Zing Forum

Reading

DeepLossless: An Inference-Aware Runtime for AI Programming Agents, Significantly Reducing Token Consumption and Redundant Computation

DeepLossless is an open-source inference-aware runtime system that helps AI programming agents reduce token consumption by up to 36% and redundant planning by 64% through reusing execution states, caching tool results, memorizing failed paths, and persisting execution plans.
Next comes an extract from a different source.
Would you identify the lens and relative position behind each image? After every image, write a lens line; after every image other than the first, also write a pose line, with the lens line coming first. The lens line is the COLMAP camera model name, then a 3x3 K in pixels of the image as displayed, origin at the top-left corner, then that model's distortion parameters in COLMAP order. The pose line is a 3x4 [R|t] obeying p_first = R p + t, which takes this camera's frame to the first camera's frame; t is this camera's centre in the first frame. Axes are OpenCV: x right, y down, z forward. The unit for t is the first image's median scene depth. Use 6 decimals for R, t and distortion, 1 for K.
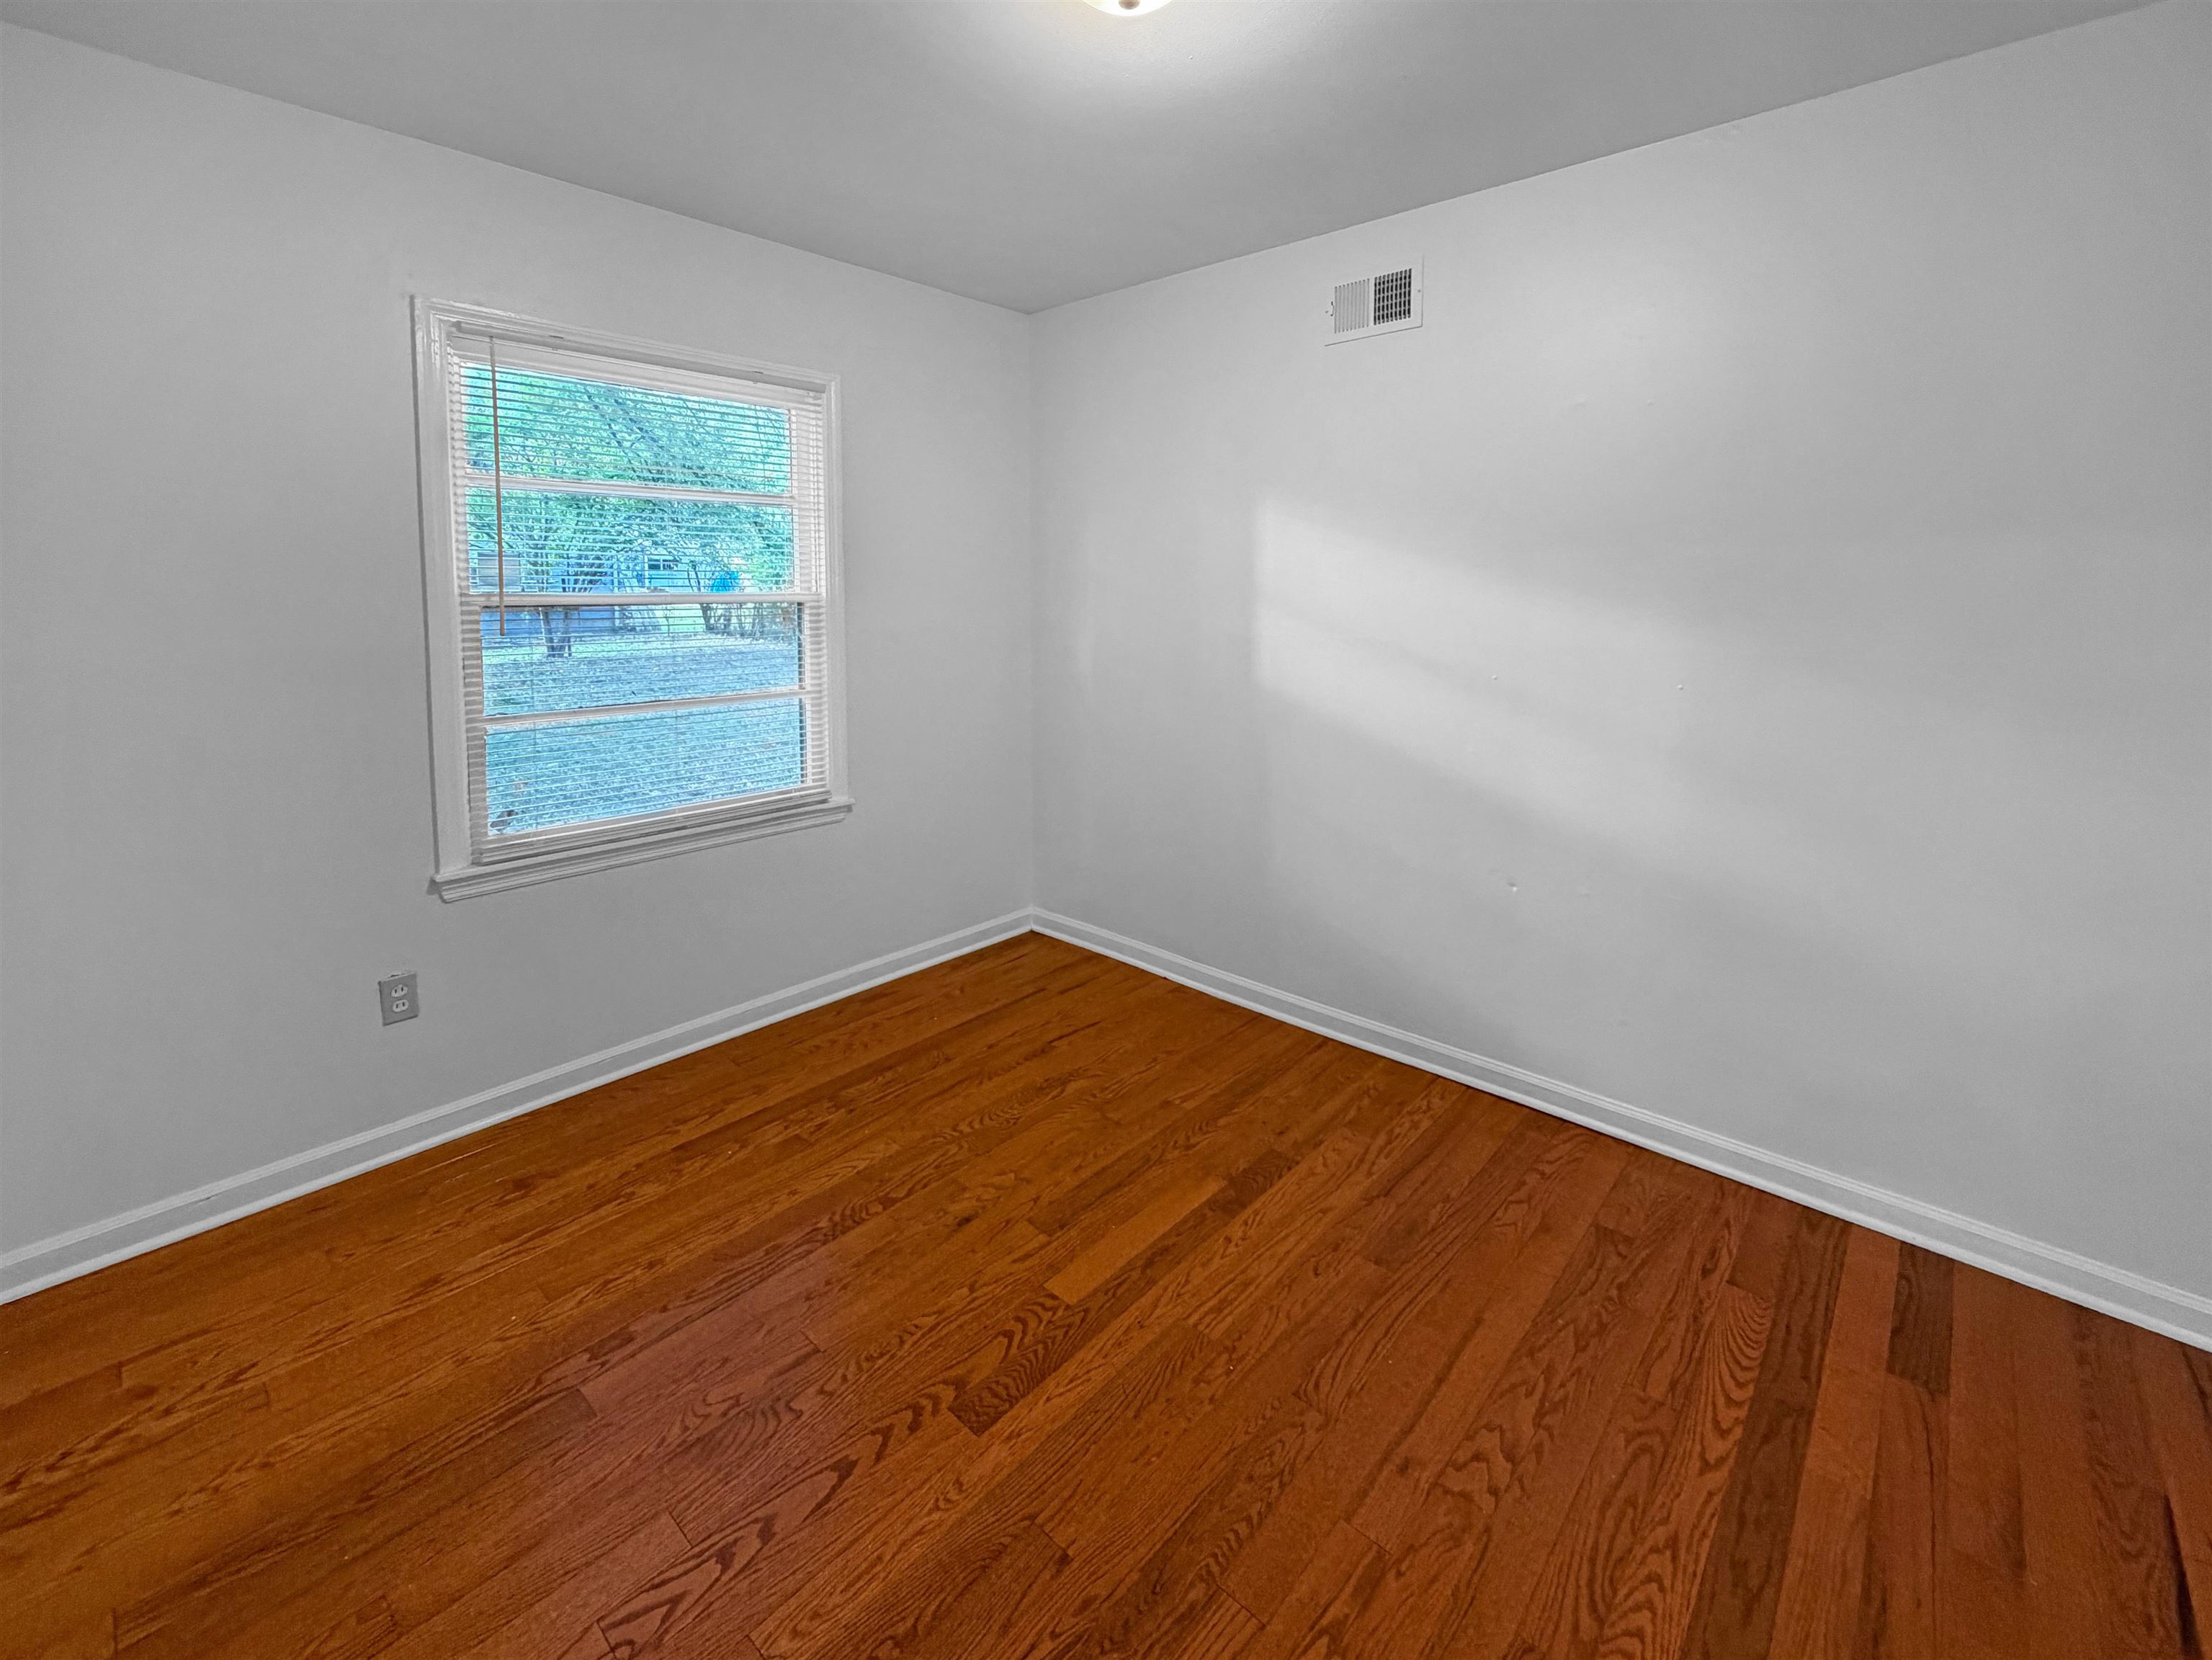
lens RADIAL K [[948.5, 0, 1107.5], [0, 948.5, 825.8], [0, 0, 1]] dist [0.008034, 0.000315]
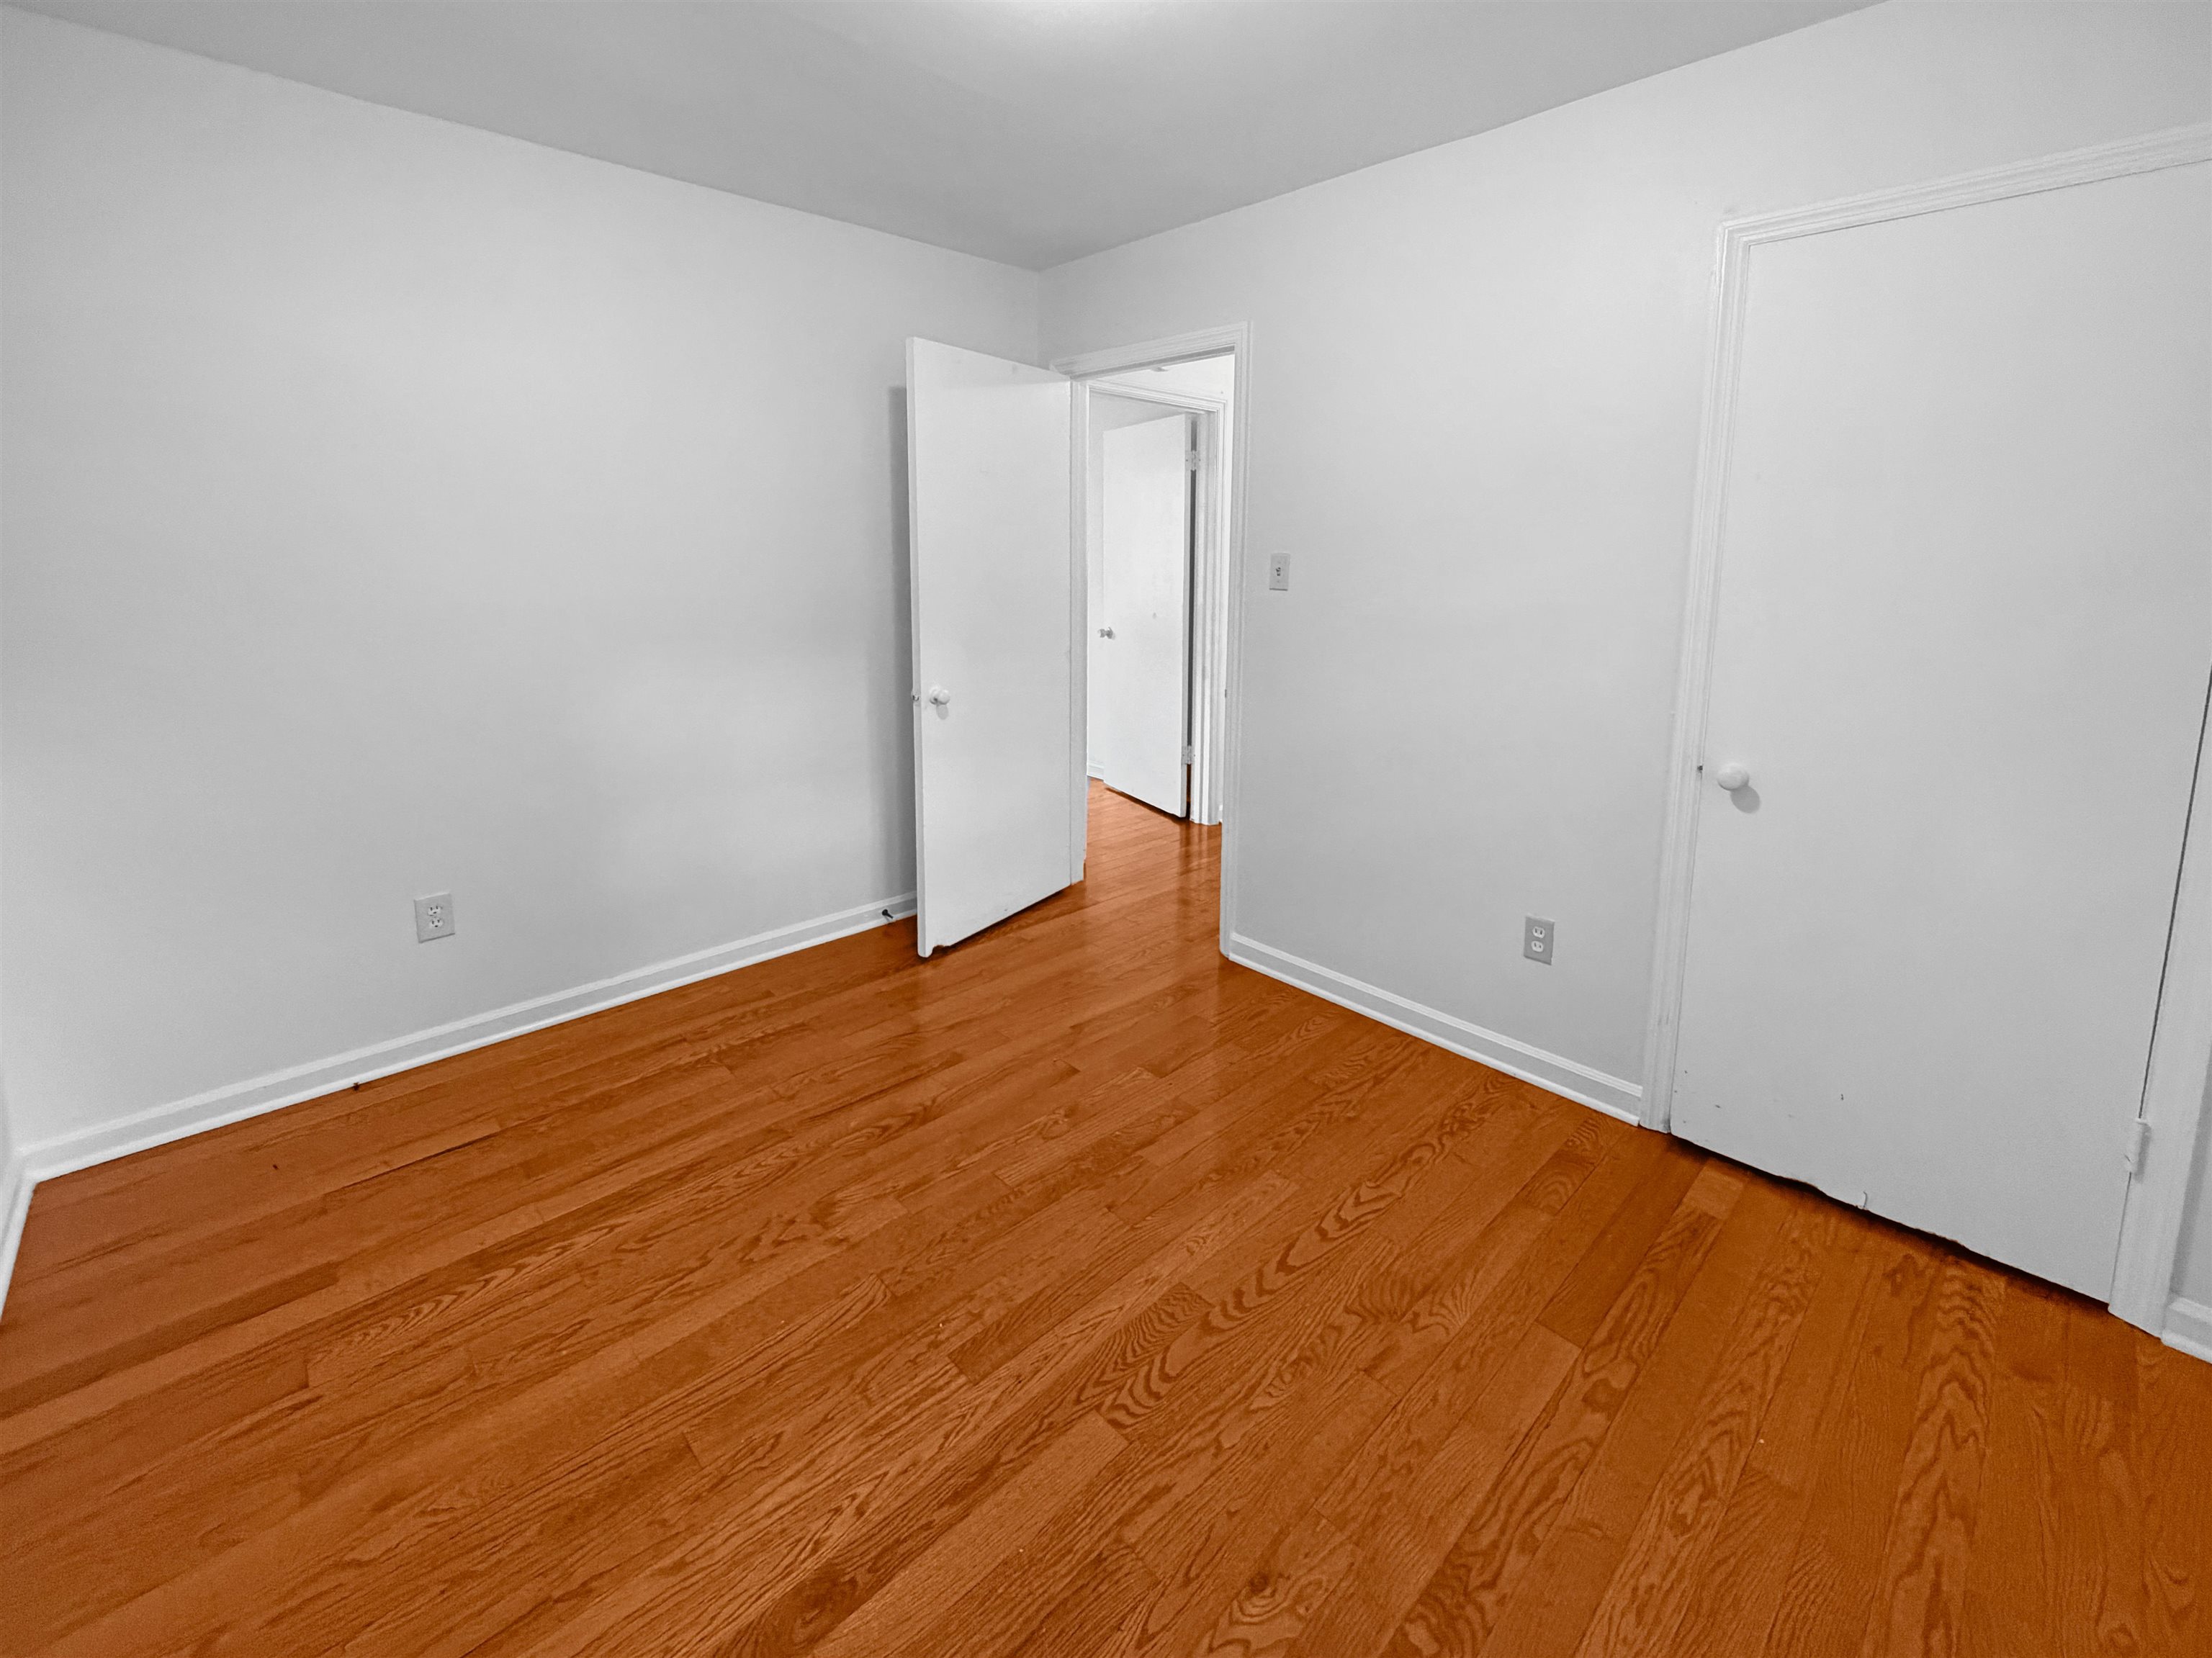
lens RADIAL K [[948.3, 0, 1104.4], [0, 948.3, 830.8], [0, 0, 1]] dist [0.008034, 0.000315]
pose [[-0.997335, -0.028222, 0.067282, -0.095053], [0.010907, 0.854129, 0.519947, -0.398818], [-0.072141, 0.519295, -0.851544, 1.551145]]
AI编程代理推理优化token效率执行状态缓存DeepLossless运行时系统OpenAI兼容Rust
Published 2026-05-20 14:44Recent activity 2026-05-20 15:20Estimated read 6 min
DeepLossless: An Inference-Aware Runtime for AI Programming Agents, Significantly Reducing Token Consumption and Redundant Computation
1

Section 01

[Introduction] DeepLossless: An Inference Optimization Tool for AI Programming Agents, Delivering Significant Cost Reduction and Efficiency Improvement

DeepLossless is an open-source inference-aware runtime system designed specifically for AI programming agents. It helps AI programming agents reduce token consumption by up to 36% and redundant planning by 64% through methods like reusing execution states, caching tool results, memorizing failed paths, and persisting execution plans, effectively addressing the pain point of repeated inference in long sessions.

2

Section 02

Background: The Hidden Cost Problem of AI Programming Agents

With the widespread application of LLMs in programming assistance, developers have found that long sessions have significant hidden costs from repeated inference: repeatedly reading unchanged files, re-planning the same tasks, retrying known failed solutions, etc. These not only consume API quotas but also slow down the development pace. These issues led to the creation of DeepLossless.

3

Section 03

Core Design: Execution State as Memory, Two-Layer Agent Architecture

DeepLossless's design philosophy is 'Long context windows are not memory; repeated inference is waste.' It adopts a two-layer agent architecture:

Semantic DAG

  • Embedding deduplication (automatic merging when cosine similarity ≥0.85)
  • BM25 retrieval for fast information location
  • Sentence-level traceability

Execution Memory System

  • Tool result caching (deterministic hashing + partial file invalidation)
  • Failed path memory (recording failed paths to avoid loops)
  • Plan persistence (storing execution states instead of text)
  • Code difference memory (recording changes instead of full code)
  • Abstracted inference trajectory (compressing verbose inference processes)
4

Section 04

Runtime Strategies & API Design: Flexible Configuration and Transparent Integration

Configurable Runtime Strategies

Configuration Mode Cache Rate Retry Count Speculative Execution Context Ratio Freeze Plan Token Budget
Minimal 100% 1 No 20% Yes 30%
Efficient 80% 2 No 50% No 60%
Exploratory 50% 3 Yes 80% No 80%
Autonomous 30% 5 Yes 100% No 95%
Custom User-defined User-defined User-defined User-defined User-defined User-defined

API Design

  • Transparent proxy endpoint: POST /v1/chat/completions (OpenAI-compatible)
  • LCM endpoint: Provides functions like search, expansion, status query, traceability, compression, rollback, etc.
  • Monitoring: Prometheus metrics endpoint and runtime reports
5

Section 05

Performance Testing: 36% Reduction in Token Consumption, 64% Reduction in Redundant Planning

In a long session test with 3 tasks and 86 rounds:

Metric Regular Agent DeepLossless Reduction
Total Token Count 21070 13500 ↓36%
Redundant Planning Count 14 5 ↓64%
Redundant Failure Count 8 3 ↓62%
Repository Re-read Count 11 2 (9 avoided) -

The optimization does not depend on specific models and supports any model in OpenAI API format.

6

Section 06

Use Cases: More Suitable for Long Sessions, Iterative Development, etc.

DeepLossless is particularly suitable for the following scenarios:

  1. Long programming sessions (multiple related tasks)
  2. Iterative development (frequent modification and debugging)
  3. Resource-constrained environments (limited token budget)
  4. Automated workflows (CI/CD pipeline integration)
7

Section 07

Conclusion: Runtime Optimization is Key to AI Agent Efficiency Improvement

DeepLossless optimizes the runtime system to make AI agents work smarter, rather than relying on larger models or longer contexts. Its design draws on incremental compilation ideas and emphasizes the importance of runtime-level optimization. The project is implemented in Rust, with reliable performance, and is a noteworthy open-source project for reducing the cost of AI programming agents.